AI demands more engineering discipline. Not less
Overall reaction to the article
- Many found the piece verbose, meandering, and light on concrete conclusions; some suspected “AI slop” writing.
- A minority liked the central idea (AI ⇒ more discipline, not less) but felt the argument was muddled or wishy‑washy.
- Readers noted tension between “AI is existentially important” rhetoric and hand‑wavy treatment of trade‑offs.
Code vs. specs, docs, and prompts
- One core debate: should code remain the “primary artifact,” or should specs, tests, and prompts become the main objects of review while code is disposable?
- Several argue code is the only unambiguous, executable specification and thus must stay central.
- Others support shifting knowledge into design docs, ADRs, tests, and prompt histories, letting AI regenerate code as an implementation detail.
- Skeptics warn that coarser abstractions and LLM “specs” are not yet reliable enough to skip detailed code review.
AI code quality, “slop,” and verification
- Strong sentiment that AI produces working but alien, overcomplicated, or brittle code that is painful to read and maintain.
- Supporters counter that with solid design, constraints, and tests, AI can produce high‑quality, defensive code and accelerate non‑novel work.
- Broad agreement that the bottleneck is now evaluation and verification, not code generation.
- Some foresee systems that validate properties and tests instead of humans reading most code; others doubt this is realistically achievable without stable, human‑understandable code.
Lines of code, productivity, and technical debt
- Long‑running HN norm: removing code is a marker of seniority.

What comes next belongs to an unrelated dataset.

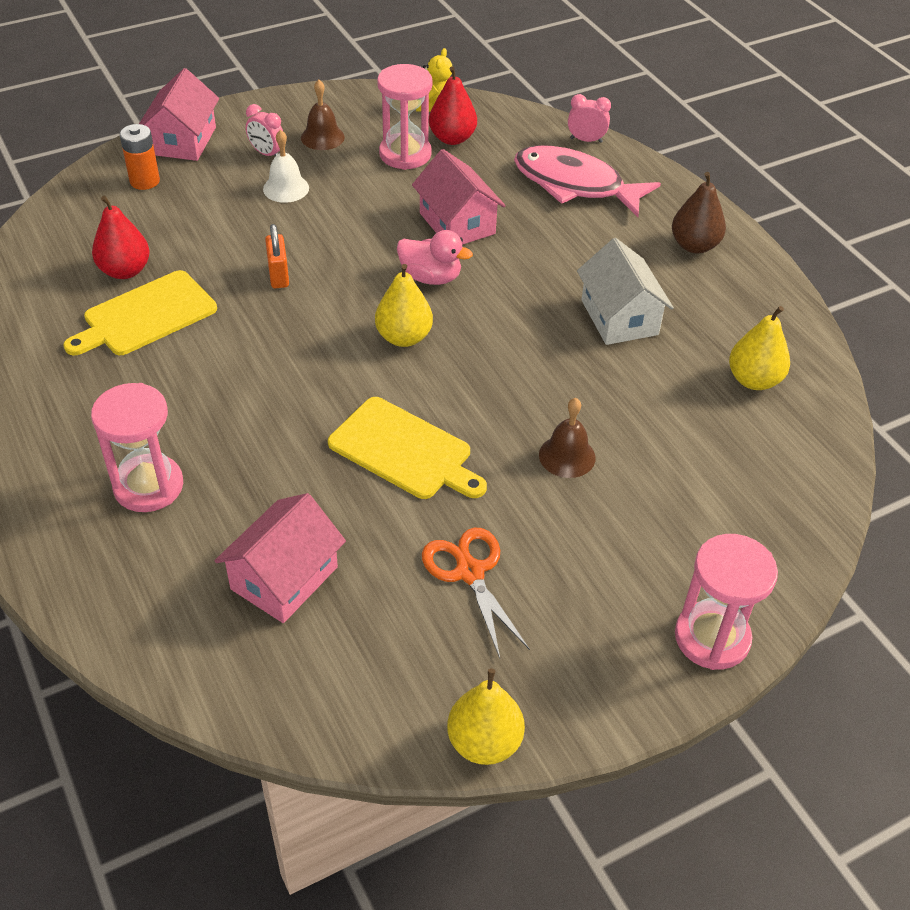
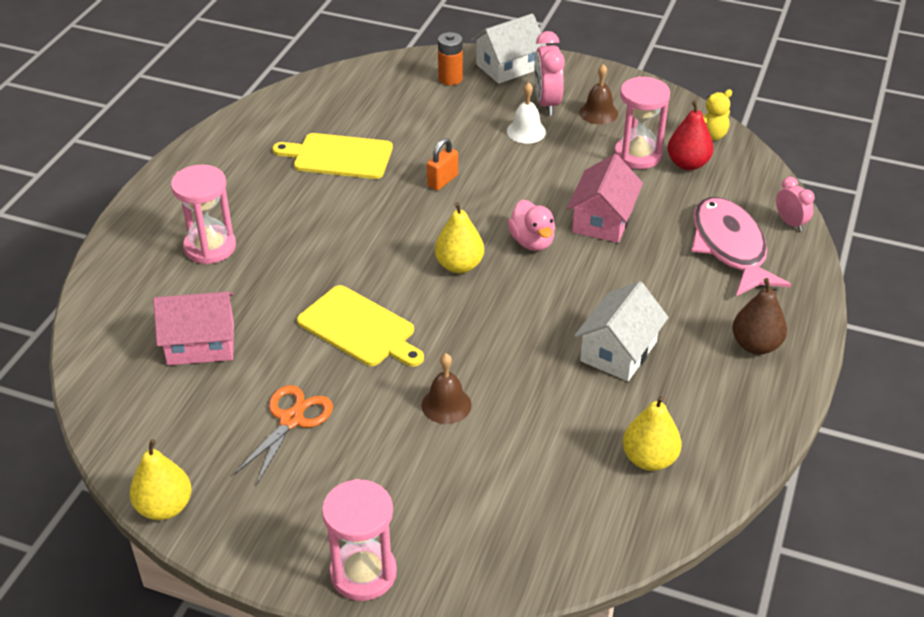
camera: 50 degrees right, 5 degrees down
red pear [92,196,150,279] -> none
pink house [139,68,219,161] -> white house [471,13,547,84]
pink clock [246,104,283,156] -> pink clock [534,31,565,115], size x1.63
yellow cutting board [328,397,487,499] -> yellow cutting board turned 45 degrees counterclockwise [297,285,424,367]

Many defend this more strongly in the AI era.
- AI enables huge PRs and floods of “superficially plausible” code and documentation, making it harder to identify who truly understands systems.
- Using LoC or PR count as productivity metrics is seen as especially broken now.
- Multiple comments predict a massive new form of technical debt from AI‑generated code and documents, likened to asbestos or “technical bankruptcy.”
Discipline, roles, and incentives
- Many agree AI can demand more discipline: better specs, tests, observability, and provenance (e.g., capturing prompts and design intent).
- At the same time, AI makes it easier to appear productive without understanding, especially under executive pressure to “use AI everywhere.”
- Some expect SWE roles to shift toward architecture, documentation, and test design rather than vanish; others argue unskilled + AI is a new systemic risk, especially for juniors.